Additionally, they trained and hired additional staff for infection prevention and control, so the hospital could continue to provide care for pregnant women during outbreaks. Training in emergency obstetrics also was a focus, as many of the women who arrived at the hospital already were in serious conditions.

PIH teams also performed general maternity and psychosocial care, not only to help run the isolation unit, but also to establish a higher long-term standard of health care in Sierra Leone.

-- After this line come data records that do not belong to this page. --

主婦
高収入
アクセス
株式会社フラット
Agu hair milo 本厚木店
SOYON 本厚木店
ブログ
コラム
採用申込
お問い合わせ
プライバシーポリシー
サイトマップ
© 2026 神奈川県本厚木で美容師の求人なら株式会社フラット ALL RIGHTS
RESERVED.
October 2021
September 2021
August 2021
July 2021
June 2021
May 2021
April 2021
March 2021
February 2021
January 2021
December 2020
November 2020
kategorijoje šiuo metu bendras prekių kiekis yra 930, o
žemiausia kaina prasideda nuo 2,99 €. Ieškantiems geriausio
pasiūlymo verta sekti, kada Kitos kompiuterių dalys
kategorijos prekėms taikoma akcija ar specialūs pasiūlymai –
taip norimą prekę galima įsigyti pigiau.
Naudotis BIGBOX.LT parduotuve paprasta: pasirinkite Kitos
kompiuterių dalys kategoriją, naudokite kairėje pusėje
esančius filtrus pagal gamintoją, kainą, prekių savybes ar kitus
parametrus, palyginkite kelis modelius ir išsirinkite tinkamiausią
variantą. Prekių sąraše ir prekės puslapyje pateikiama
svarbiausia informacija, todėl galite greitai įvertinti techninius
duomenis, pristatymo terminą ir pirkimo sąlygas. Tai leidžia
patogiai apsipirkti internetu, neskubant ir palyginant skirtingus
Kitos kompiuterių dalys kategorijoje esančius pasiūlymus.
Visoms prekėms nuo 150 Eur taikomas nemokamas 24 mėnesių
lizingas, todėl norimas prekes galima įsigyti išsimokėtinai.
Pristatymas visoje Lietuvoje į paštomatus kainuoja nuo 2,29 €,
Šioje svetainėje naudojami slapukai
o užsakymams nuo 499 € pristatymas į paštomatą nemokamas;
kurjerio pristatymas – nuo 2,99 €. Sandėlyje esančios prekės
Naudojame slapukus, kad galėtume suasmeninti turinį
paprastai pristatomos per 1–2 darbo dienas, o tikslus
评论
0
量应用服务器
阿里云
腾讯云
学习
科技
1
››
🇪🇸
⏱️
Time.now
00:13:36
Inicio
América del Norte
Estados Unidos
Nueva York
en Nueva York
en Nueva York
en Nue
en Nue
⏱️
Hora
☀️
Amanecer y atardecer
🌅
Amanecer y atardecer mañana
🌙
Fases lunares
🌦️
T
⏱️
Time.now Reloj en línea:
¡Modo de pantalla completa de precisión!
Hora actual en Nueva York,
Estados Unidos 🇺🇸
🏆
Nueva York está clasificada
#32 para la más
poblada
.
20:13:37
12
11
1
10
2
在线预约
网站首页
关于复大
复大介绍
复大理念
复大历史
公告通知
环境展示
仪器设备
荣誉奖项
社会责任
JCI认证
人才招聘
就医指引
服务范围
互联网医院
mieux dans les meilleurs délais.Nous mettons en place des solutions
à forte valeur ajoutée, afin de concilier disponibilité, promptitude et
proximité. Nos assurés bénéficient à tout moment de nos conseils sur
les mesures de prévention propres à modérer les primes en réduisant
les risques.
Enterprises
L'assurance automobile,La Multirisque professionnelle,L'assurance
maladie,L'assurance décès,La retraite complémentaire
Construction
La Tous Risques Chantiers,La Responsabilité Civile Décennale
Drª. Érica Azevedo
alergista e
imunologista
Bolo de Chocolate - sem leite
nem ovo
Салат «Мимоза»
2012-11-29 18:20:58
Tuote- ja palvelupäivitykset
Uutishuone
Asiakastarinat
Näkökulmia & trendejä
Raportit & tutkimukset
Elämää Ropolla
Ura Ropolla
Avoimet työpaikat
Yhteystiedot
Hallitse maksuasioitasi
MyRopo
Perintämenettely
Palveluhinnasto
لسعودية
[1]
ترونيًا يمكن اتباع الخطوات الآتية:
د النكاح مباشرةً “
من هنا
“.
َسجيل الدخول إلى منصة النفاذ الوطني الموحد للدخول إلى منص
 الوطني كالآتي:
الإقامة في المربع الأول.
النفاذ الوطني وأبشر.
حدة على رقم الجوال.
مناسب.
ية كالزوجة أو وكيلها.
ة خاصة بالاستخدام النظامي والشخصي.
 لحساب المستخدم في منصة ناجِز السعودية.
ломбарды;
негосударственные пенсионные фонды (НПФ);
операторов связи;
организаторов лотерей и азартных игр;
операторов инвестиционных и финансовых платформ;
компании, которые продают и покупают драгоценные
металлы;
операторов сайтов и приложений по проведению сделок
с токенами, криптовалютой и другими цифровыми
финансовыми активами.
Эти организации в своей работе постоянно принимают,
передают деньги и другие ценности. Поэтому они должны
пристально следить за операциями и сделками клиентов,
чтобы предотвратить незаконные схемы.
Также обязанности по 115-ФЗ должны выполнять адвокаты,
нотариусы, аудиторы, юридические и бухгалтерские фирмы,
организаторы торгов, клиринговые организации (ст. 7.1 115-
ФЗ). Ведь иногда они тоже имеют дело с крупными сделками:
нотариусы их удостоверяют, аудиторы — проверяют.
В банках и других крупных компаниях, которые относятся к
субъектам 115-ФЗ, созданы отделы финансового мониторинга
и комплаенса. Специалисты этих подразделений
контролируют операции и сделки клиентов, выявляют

“When the outbreak was declared over we started to work on preparedness planning, so the hospital would be ready for future outbreaks of infectious disease,” Garde says.

Lasting model

Barrie said that work has continued.

“The model of care PIH implemented at Princess Christian was important for teaching clinical staff the skills needed to protect women during that time. It also went a long way in starting to build trust with women that a clinical facility is somewhere they can receive proper care,” he says. “The infection prevention control techniques PIH established are still in motion at Princess Christian’s delivery center. Those learns are still benefitting patients today. The government staff in Sierra Leone rotate around different hospitals as part of their job, so the learns at Princess Christian are also being shaped at other facilities around the country.” 

By 2016, when the outbreak began to subside, one of every 10 Ebola survivors in the Sierra Leone had been a PIH patient. Today, PIH continues work to lower Sierra Leone’s maternal mortality rate, with ongoing projects and improvements in collaboration with the Ministry of Health and Sanitation.

“If a patient needs an emergency delivery, we can put them on an ambulance, which wasn’t previously available, and they are treated by an obstetrics specialist,” says Marta Lado, an infectious disease specialist and chief medical officer for Partners In Health in Sierra Leone. “We have services mothers need for all types of deliveries.”